Wednesday, January 06, 2010

Seen From Space: Burj Dubai, the 17 Skyscraper

 

Well, well, well...it appears Dubai is down but not out. The unveiling (as it were) of the new Burj Dubai tower was heralded by yet another seen-from-space fireworks display (which again, was incomprehensible to anyone looking at it from ground level as the video shows) as well as the same climaxing-obelisk fireworks we saw in Asia on the New Year.
 

Comparisons to the Tower of Babel (literally "Gateway of the Gods") are inevitable, and most certainly intentional. Note also that the Burj is 2,717 feet high - 2+7+1+7=17. Or should I say 818 meters? 8+1+8=17 It reached that height on January 17, 2009. A trip to the top will put you out 17 British pounds. Unfortunately, the Burj is located on route 71, not 17. 
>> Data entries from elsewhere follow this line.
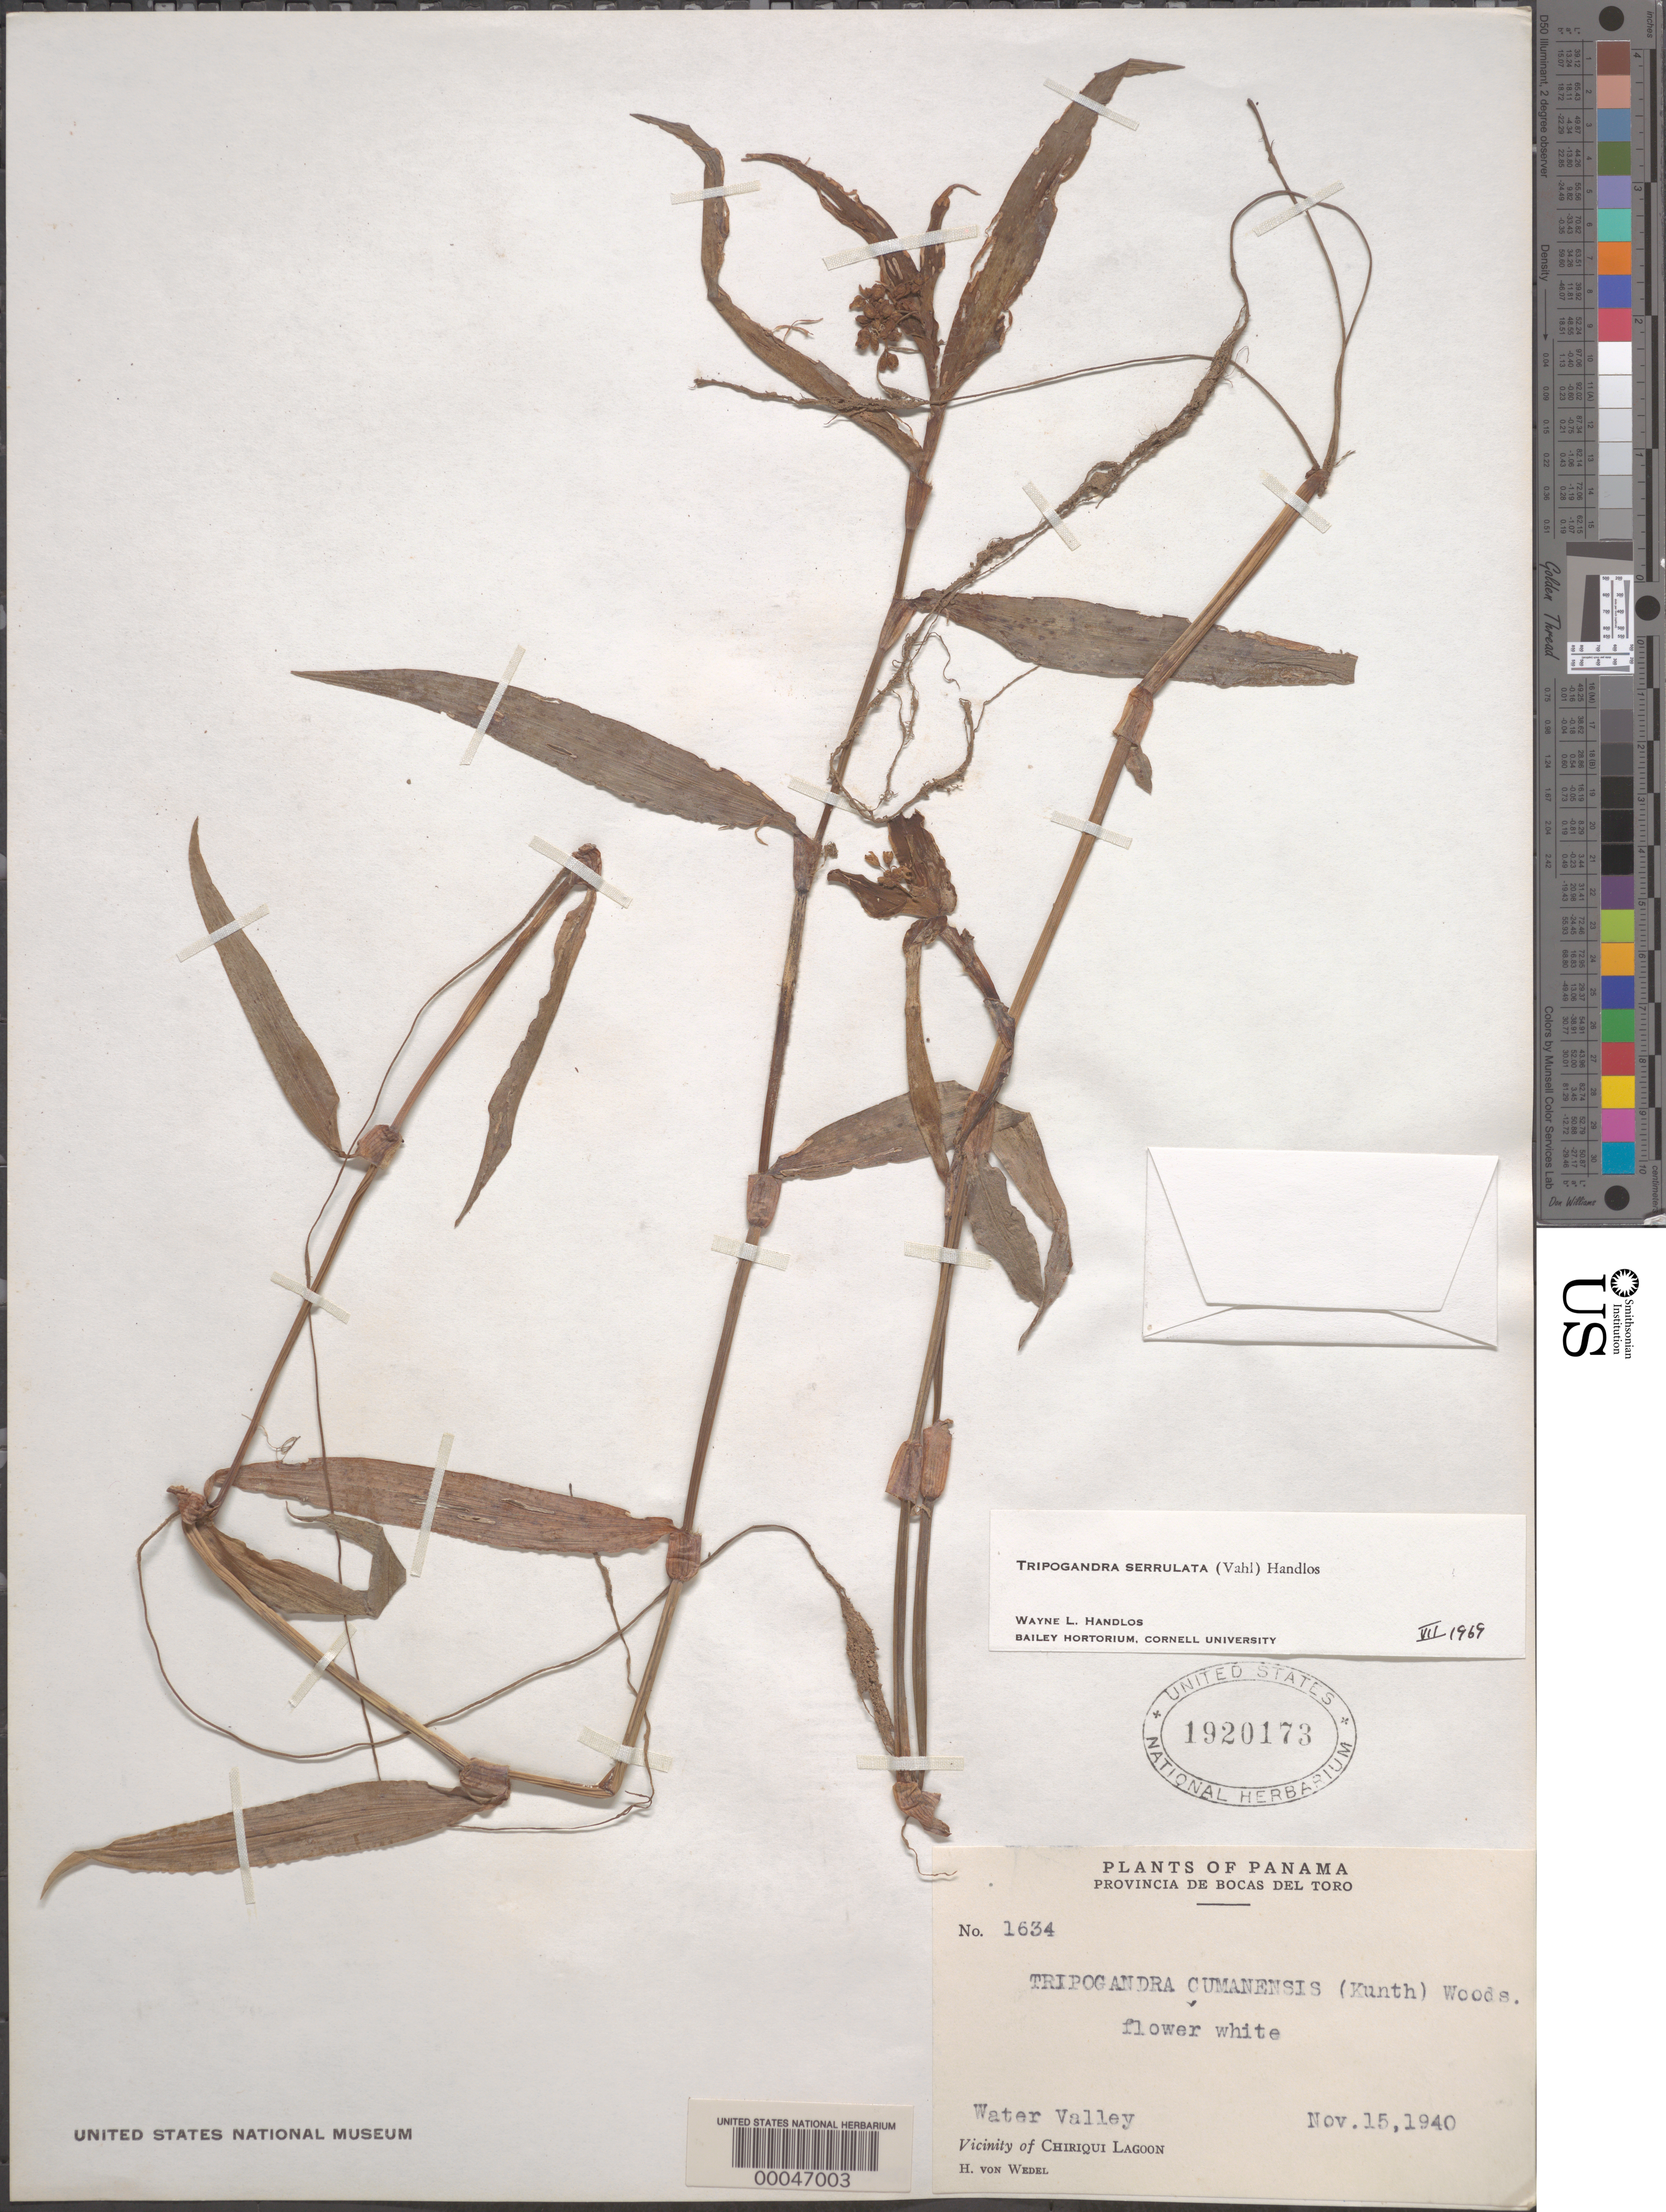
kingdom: Plantae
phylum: Tracheophyta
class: Liliopsida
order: Commelinales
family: Commelinaceae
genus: Tripogandra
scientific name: Tripogandra serrulata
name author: (Vahl) Handlos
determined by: Handlos, W. L.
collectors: H. von Wedel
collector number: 1634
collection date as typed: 15 Nov 1940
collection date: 1940-11-15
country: Panama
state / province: Bocas del Toro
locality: Water Valley, near Chiriquí Lagoon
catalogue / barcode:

 Click the Dubai tag at the bottom if you need deep background on all of this jolly rot. Appropos of absolutely nothing, the LA Times linked the Burj story to Pyongyang's still-unfinished pyramid.

Like Dubai, Hong Kong had a big obelisk show for New Year's- in fact we saw quite a few obelisks kicking around the news. I should note that the first time I saw the exploding obelisk routine was at the millennium, with the show at the Washington Monument.
 

Yahoo put up a shot of the Russian TMA 17 rocket (tangentially linked to the Norway incident, btw) with that strange Apophis story, which I can't help but wonder was some kind of plant.

 
Like Yahoo, HuffPost can always be counted on for wacky symbolic hijinks, and this little two-for didn't disappoint.
 
Speaking of "seen from space," the big SyFy premiere this month is Caprica, the sequel to the Battlestar Galactica series. This enigmatic image was interesting, given the AAT themes at its core (no pun intended), but having recently watched the original BSG pilot from 1978, there's yet another obelisk connection here as well.

 
And that's this shot of Caprica during the Cylon invasion. The imagery here is highly reminiscent of the symbolic work of former NASA artist Robert McCall, who worked on 2001: A Space Odyssey. I haven't seen him credited with work on BSG, but it's certainly in his style. I know the usual story that the obelisk is supposed to represent the phallus of the sun god, but I'm starting to think that was a late-period corruption. 

Given the symbolism we're seeing here, I'm also starting to think that the people putting on these little displays agree with that assessment. 

POSTSCRIPT: Smoke signals. Beacons. Trying to get someone's attention. That's pretty much what I'm thinking here.


UPDATE: Oh, Huffpost. Such a saucy maiden.
   
UPDATE II: A lot of chatter here about how ridiculous and purposeless Dubai is. Well, yes- if you look at it from a conventional-thinking standpoint, it certainly is. But perhaps if you step outside the box, consider the big picture from perhaps an exopolitical point of view, maybe it isn't such an anomalous work of vanity. 

 Give that video another look, and think about these memes of mermaids and Sirius and all of the rest of it we've been looking at on this blog for the past three years. The people building this city are not idiots, and don't dispense with these kinds of sums as easily as we'd like to imagine. 

Maybe there is some other agenda here, one we can only speculate upon. But to put it all together you need to step outside of the pre-approved modes of thinking that are constantly pounded into our heads by establishment shills morning, noon and night. 

 Ask yourself this - why spend all of that time and money putting on displays that no one in the city itself can make heads or tails of? 

As with Atlantis, the Burj firework display only makes sense if you are several thousand feet in the air. And both were designed to be viewable from orbit. It really makes you wonder. What is all of the constant fearmongering in the media -both mainstream and alternative- distracting us from? What is the right hand doing while we are so spellbound by the left?